Ayrıca Çavuşdere Spor Kompleksi konusunda bir çalışmamız var. Ahmediye meydanına yakın bir yerde yapımı süren Çavuşdere Spor Kompleksi 70 milyon TL’lik bir yatırım olacak. Böylesine büyük bir spor kompleksi sadece Üsküdar’a değil tüm İstanbul’a hitap edecek
Yukarıda bahsetmiş olduğum projeler, tüm projelerimiz arasından sadece birkaçı... Göreve geldiğimiz dönemde özellikle Kent Konseyi vasıtasıyla yeni projeler üretecek ve Üsküdar’ın yararına olan bu projeleri hayata geçirmek için gerekli tüm çalışmaları yapacağız.

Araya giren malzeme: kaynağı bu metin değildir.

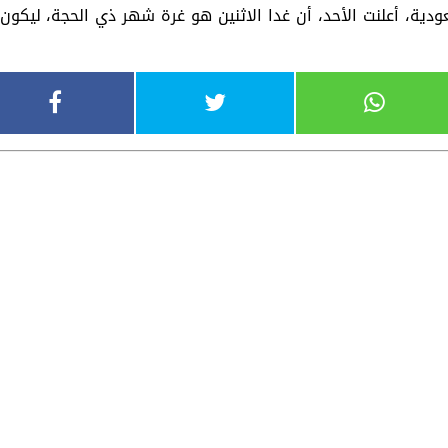
ودية، أعلنت الأحد، أن غدا الاثنين هو غرة شهر ذي الحجة، ليكون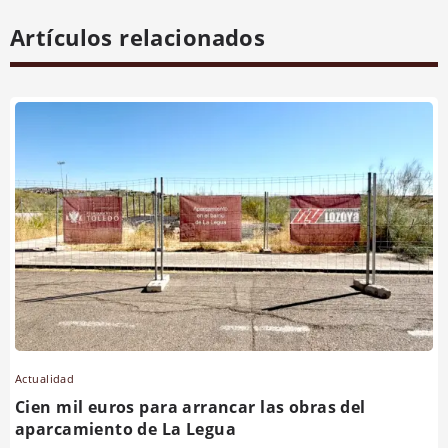
Artículos relacionados
Actualidad
Cien mil euros para arrancar las obras del
aparcamiento de La Legua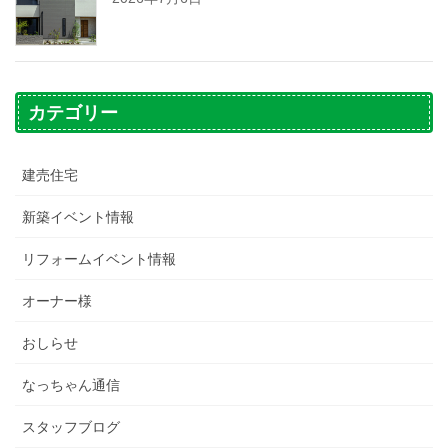
カテゴリー
建売住宅
新築イベント情報
リフォームイベント情報
オーナー様
おしらせ
なっちゃん通信
スタッフブログ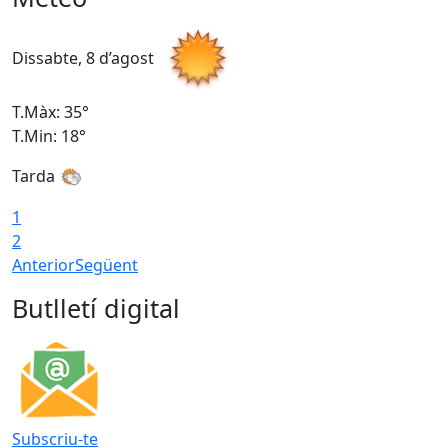
Dissabte, 8 d’agost
D
T.Màx: 35°
T
T.Min: 18°
T
Tarda
T
1
2
Anterior
Següent
Butlletí digital
Subscriu-te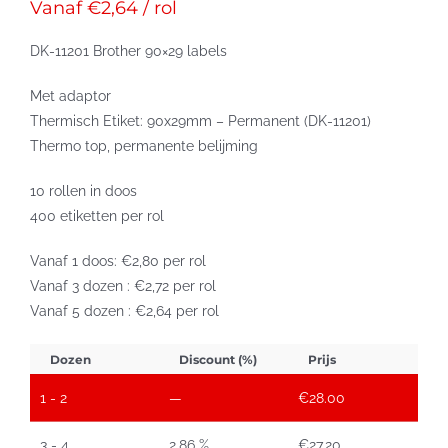
Vanaf €2,64 / rol
DK-11201 Brother 90×29 labels
Met adaptor
Thermisch Etiket: 90x29mm – Permanent (DK-11201)
Thermo top, permanente belijming
10 rollen in doos
400 etiketten per rol
Vanaf 1 doos: €2,80 per rol
Vanaf 3 dozen : €2,72 per rol
Vanaf 5 dozen : €2,64 per rol
Dozen
Discount (%)
Prijs
1 - 2
—
€
28.00
3 - 4
2.86 %
€
27.20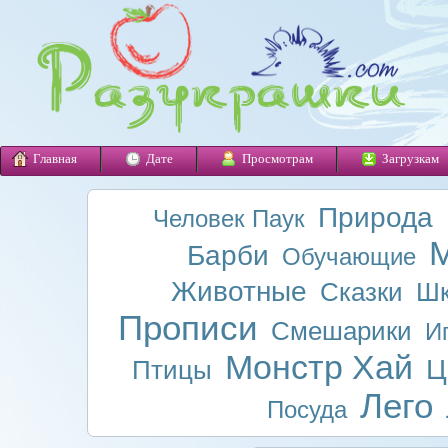
Главная
Дате
Просмотрам
Загрузкам
Природа
Человек Паук
М
Барби
Обучающие
Животные
Сказки
Шк
Прописи
Смешарики
И
Монстр Хай
Ц
Птицы
Лего
Посуда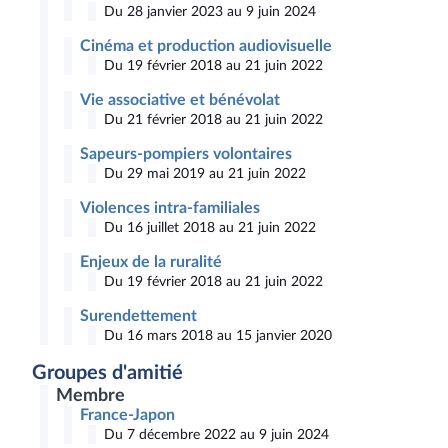
Du 28 janvier 2023 au 9 juin 2024
Cinéma et production audiovisuelle
Du 19 février 2018 au 21 juin 2022
Vie associative et bénévolat
Du 21 février 2018 au 21 juin 2022
Sapeurs-pompiers volontaires
Du 29 mai 2019 au 21 juin 2022
Violences intra-familiales
Du 16 juillet 2018 au 21 juin 2022
Enjeux de la ruralité
Du 19 février 2018 au 21 juin 2022
Surendettement
Du 16 mars 2018 au 15 janvier 2020
Groupes d'amitié
Membre
France-Japon
Du 7 décembre 2022 au 9 juin 2024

Elbette bütün bu hizmetleri alabilmek için yerel seçimlerde daha fazla Belediye Meclis üyesi çıkarmamız gerekiyor. Ne kadar fazla Belediye Meclisi üyesi kazanabilirsek Büyükşehir’de de o kadar fazla İl Genel Meclisi sandalyesine sahip oluruz. Böylece Üsküdara ve Üsküdarlılara daha fazla hizmet getirebilme imkanına sahip olacağız. Ancak bunun için Üsküdarlıların genel seçimlerde hangi partiye oy verirlerse versinler, yerel seçimlerde Üsküdar’a hizmet getirebilmek için oylarını bölmeden Ampul’ün üzerine mühür vurmaları gerekiyor. Biz, halkımızın bize vereceği güç neticesinde Üsküdar’a maksimum faydayı sağlayacağız. 29 Mart günü Üsküdar’ın geleceğini Üsküdarlılar belirleyecek. Ve inanıyorum ki 30 Mart sabahı Üsküdar için yepyeni, pırıl pırıl bir dönem başlayacak. Üsküdar 30 Mart sabahından itibaren bir “Hayal Şehir” olmanın ilk adımını atacak.